[Dataset entries]
Content starts
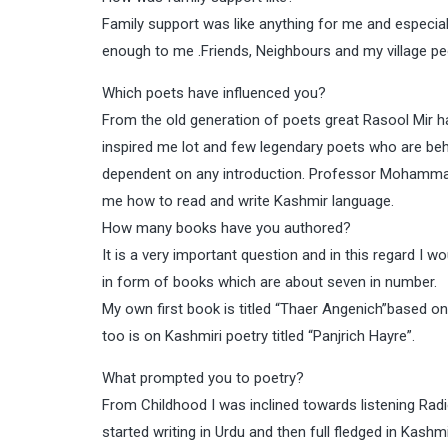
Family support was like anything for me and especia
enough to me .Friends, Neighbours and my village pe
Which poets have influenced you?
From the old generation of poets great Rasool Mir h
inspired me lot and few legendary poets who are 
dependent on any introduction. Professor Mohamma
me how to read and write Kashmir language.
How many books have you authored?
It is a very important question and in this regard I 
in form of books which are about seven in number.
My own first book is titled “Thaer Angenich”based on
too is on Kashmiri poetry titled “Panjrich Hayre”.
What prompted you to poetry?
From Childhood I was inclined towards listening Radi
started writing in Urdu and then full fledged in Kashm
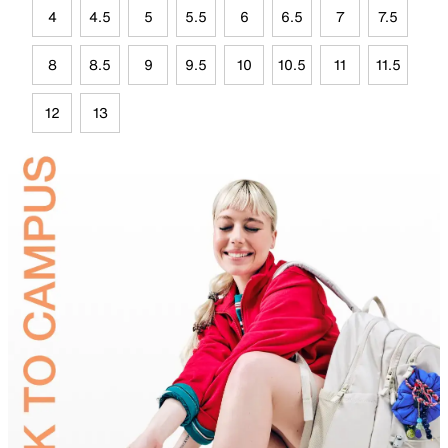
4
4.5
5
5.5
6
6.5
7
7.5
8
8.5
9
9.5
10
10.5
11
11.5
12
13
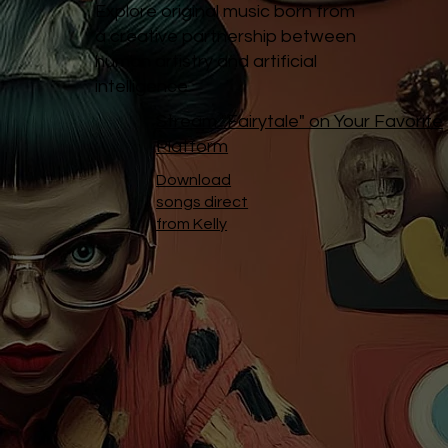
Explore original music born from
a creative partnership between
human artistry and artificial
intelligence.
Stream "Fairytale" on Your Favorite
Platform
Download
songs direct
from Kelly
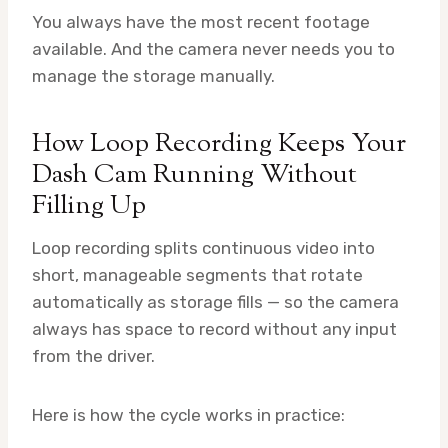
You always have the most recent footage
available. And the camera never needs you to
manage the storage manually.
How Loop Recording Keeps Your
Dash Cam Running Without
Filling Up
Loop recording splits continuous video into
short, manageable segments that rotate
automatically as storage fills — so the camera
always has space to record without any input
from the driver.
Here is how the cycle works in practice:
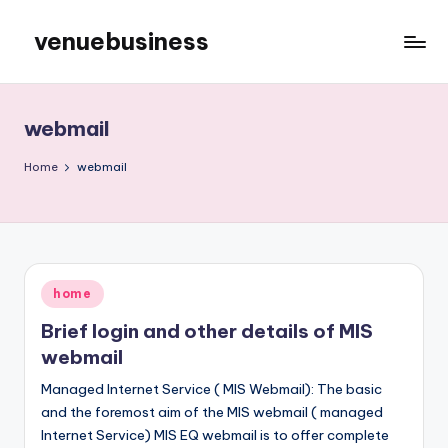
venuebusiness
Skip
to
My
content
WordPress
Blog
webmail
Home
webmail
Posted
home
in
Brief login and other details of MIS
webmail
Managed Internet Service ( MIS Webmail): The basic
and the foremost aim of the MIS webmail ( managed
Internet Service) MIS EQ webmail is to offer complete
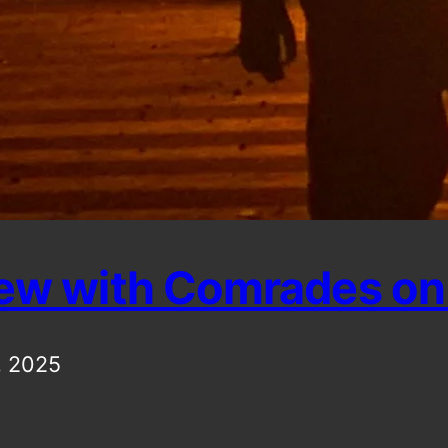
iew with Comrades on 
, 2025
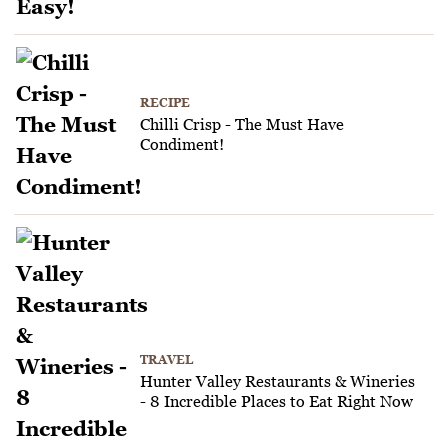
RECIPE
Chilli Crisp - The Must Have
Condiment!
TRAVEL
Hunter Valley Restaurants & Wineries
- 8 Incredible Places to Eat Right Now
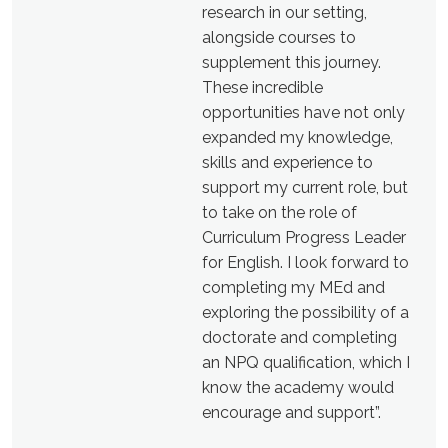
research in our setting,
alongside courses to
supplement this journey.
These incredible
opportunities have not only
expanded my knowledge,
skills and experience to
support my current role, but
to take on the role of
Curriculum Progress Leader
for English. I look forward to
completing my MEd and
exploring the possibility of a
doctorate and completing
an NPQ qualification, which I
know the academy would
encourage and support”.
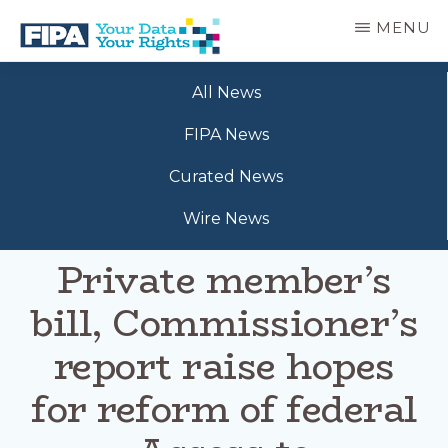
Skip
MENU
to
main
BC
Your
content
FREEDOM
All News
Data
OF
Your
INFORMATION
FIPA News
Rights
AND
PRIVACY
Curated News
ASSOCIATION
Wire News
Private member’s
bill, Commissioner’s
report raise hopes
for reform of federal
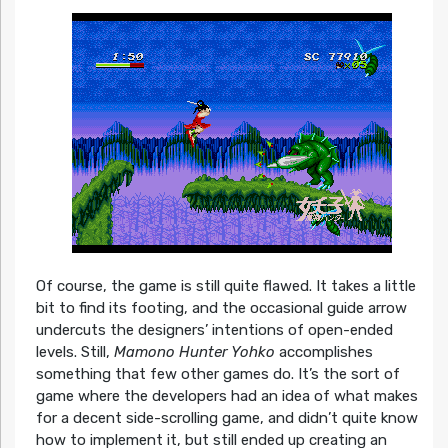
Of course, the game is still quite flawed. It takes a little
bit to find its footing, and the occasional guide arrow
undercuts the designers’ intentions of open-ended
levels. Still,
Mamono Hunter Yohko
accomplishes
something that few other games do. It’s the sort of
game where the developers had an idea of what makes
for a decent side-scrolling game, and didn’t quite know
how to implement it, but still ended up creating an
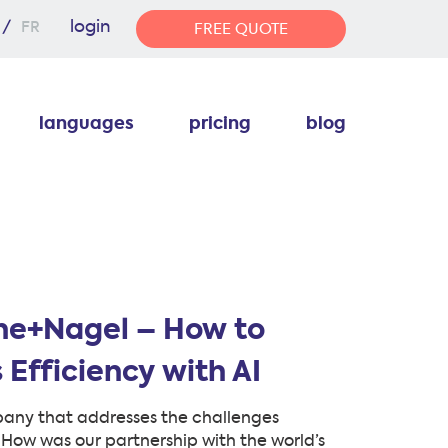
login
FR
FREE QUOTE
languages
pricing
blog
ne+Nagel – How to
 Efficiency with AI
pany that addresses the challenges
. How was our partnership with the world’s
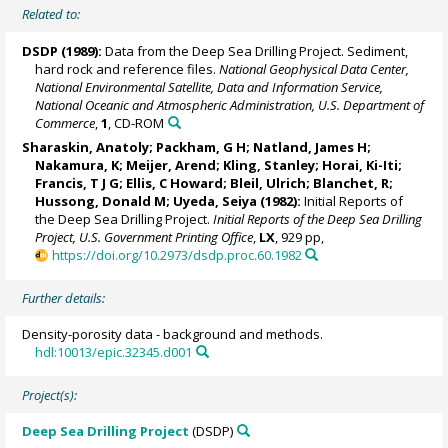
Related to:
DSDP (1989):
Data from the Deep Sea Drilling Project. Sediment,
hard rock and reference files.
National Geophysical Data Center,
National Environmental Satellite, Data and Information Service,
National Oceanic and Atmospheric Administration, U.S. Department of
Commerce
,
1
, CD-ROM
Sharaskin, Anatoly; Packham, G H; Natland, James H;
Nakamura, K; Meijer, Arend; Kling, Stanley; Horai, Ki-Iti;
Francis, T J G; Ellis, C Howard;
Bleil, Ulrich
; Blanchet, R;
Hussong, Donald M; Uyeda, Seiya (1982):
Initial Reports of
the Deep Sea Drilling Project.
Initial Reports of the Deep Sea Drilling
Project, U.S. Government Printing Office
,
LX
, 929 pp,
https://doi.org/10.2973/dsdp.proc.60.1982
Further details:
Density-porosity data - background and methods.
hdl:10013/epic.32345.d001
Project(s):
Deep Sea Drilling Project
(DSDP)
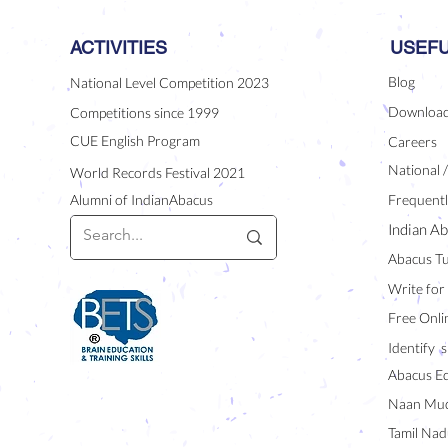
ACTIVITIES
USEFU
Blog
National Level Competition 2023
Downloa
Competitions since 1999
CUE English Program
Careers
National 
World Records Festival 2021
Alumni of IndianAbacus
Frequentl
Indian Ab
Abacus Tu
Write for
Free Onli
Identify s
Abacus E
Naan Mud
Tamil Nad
Content ends
Content starts
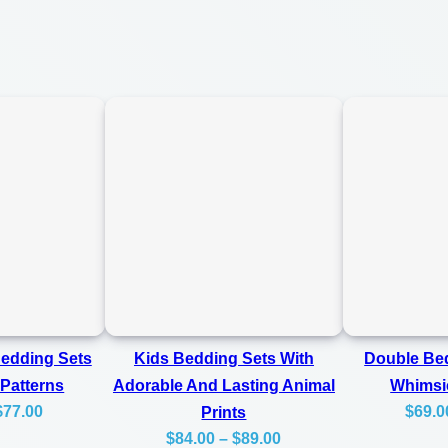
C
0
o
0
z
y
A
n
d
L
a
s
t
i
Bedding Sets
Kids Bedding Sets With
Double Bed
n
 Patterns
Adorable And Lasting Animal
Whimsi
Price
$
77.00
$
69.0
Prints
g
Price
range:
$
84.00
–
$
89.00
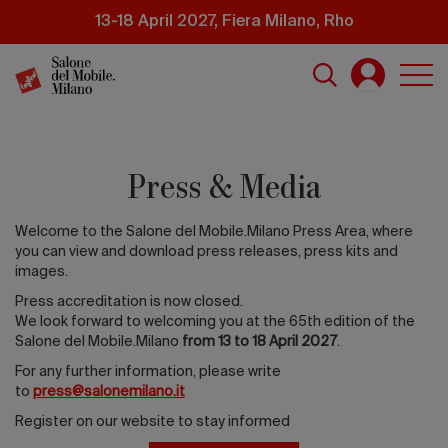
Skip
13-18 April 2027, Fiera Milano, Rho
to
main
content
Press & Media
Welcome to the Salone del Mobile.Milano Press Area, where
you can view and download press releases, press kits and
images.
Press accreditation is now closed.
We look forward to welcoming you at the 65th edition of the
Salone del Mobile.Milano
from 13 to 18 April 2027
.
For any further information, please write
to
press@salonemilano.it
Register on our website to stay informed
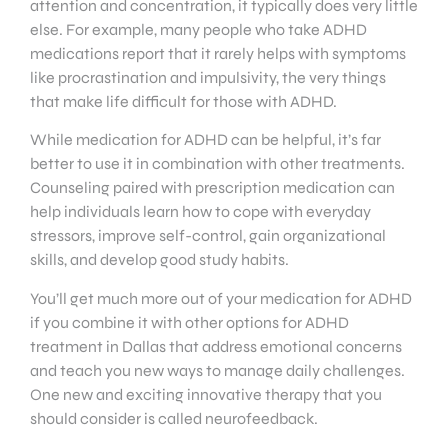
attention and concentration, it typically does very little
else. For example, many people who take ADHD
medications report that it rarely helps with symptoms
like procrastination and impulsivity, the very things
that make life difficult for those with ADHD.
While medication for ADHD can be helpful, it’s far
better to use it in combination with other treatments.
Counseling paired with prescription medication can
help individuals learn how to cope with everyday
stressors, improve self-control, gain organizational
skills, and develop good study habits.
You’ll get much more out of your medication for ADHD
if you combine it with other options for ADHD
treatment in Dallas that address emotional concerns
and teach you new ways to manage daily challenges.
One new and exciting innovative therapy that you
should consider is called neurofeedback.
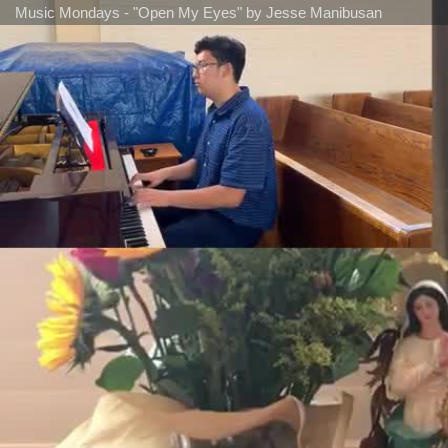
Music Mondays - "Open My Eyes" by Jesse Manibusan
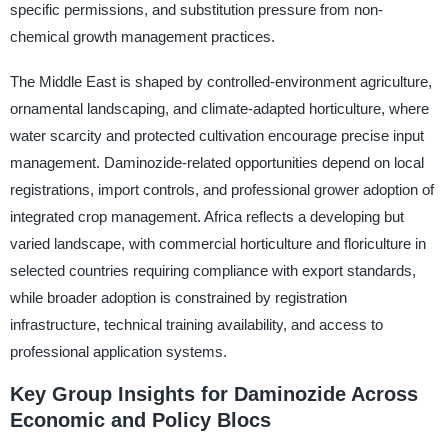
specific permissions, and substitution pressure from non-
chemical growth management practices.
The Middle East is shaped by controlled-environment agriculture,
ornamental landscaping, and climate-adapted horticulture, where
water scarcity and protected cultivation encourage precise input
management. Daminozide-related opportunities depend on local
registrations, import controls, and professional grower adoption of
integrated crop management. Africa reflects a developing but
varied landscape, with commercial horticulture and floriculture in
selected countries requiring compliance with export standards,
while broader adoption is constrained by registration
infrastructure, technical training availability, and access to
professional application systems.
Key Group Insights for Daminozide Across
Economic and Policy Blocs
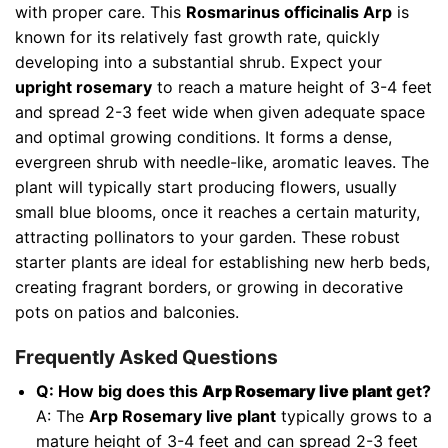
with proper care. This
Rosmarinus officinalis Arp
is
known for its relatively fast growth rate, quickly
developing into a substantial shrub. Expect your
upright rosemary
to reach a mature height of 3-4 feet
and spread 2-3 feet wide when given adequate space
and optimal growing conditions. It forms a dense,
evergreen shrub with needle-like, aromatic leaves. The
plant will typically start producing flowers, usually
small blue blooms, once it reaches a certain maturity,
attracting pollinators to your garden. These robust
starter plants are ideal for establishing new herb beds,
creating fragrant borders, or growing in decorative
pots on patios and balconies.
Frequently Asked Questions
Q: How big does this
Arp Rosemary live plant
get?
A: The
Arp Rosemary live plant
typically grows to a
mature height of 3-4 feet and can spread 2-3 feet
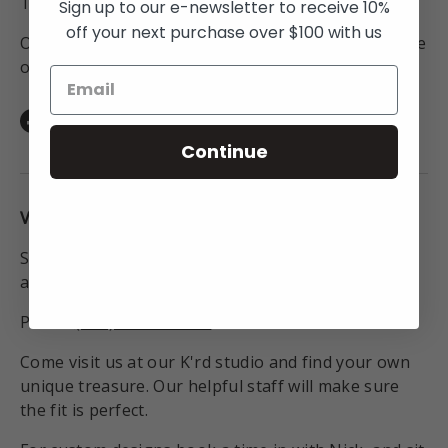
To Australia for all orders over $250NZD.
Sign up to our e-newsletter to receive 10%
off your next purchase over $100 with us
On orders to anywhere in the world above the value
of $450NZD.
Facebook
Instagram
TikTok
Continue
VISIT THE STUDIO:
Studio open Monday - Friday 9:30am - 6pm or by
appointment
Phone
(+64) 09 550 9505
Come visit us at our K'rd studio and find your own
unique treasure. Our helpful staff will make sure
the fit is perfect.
Content ends
Content starts
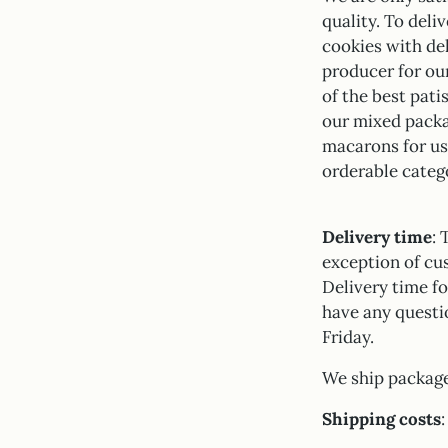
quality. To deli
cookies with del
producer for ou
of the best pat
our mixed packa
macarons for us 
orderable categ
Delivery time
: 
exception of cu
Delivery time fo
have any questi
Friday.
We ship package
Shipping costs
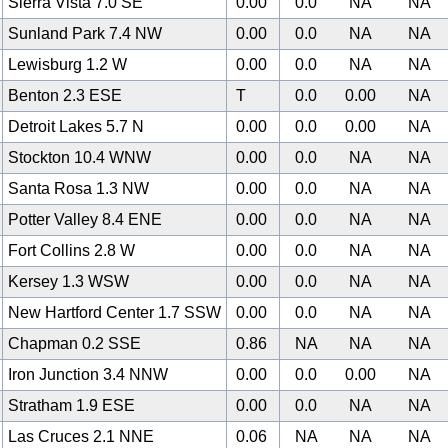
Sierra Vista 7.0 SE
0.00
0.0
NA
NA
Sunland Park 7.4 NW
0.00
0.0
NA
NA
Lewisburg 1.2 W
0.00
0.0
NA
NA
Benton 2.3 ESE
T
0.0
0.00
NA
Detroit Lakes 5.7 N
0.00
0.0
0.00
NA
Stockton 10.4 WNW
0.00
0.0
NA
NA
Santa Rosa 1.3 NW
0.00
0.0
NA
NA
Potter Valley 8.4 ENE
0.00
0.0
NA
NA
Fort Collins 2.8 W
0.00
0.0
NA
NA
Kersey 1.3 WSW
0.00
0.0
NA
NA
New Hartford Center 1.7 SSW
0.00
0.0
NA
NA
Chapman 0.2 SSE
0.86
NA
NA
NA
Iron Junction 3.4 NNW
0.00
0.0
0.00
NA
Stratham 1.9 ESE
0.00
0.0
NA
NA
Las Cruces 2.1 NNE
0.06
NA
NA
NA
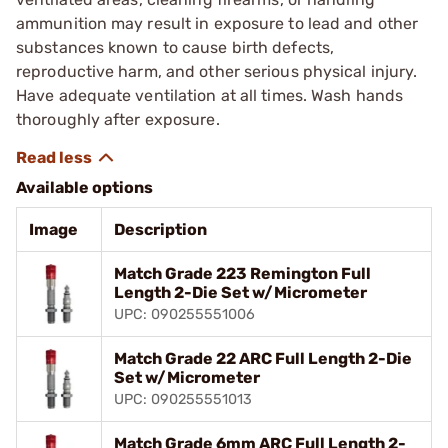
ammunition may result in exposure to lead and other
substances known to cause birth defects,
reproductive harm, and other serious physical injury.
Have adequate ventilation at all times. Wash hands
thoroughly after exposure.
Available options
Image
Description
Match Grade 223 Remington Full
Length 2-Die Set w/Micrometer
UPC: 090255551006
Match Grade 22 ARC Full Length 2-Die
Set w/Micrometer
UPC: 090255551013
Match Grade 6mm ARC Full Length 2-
Content ends
■ EXERCISE DESCRIPTION: Please copy the lines above exactly, starting at the line that holds "For any further information, please write" and ending at the line that holds "help individuals learn"; include both, but no pictures.

■ EXERCISE RESPONSE:
For any further information, please write
to
press@salonemilano.it
Register on our website to stay informed
attention and concentration, it typically does very little
else. For example, many people who take ADHD
medications report that it rarely helps with symptoms
like procrastination and impulsivity, the very things
that make life difficult for those with ADHD.
While medication for ADHD can be helpful, it’s far
better to use it in combination with other treatments.
Counseling paired with prescription medication can
help individuals learn how to cope with everyday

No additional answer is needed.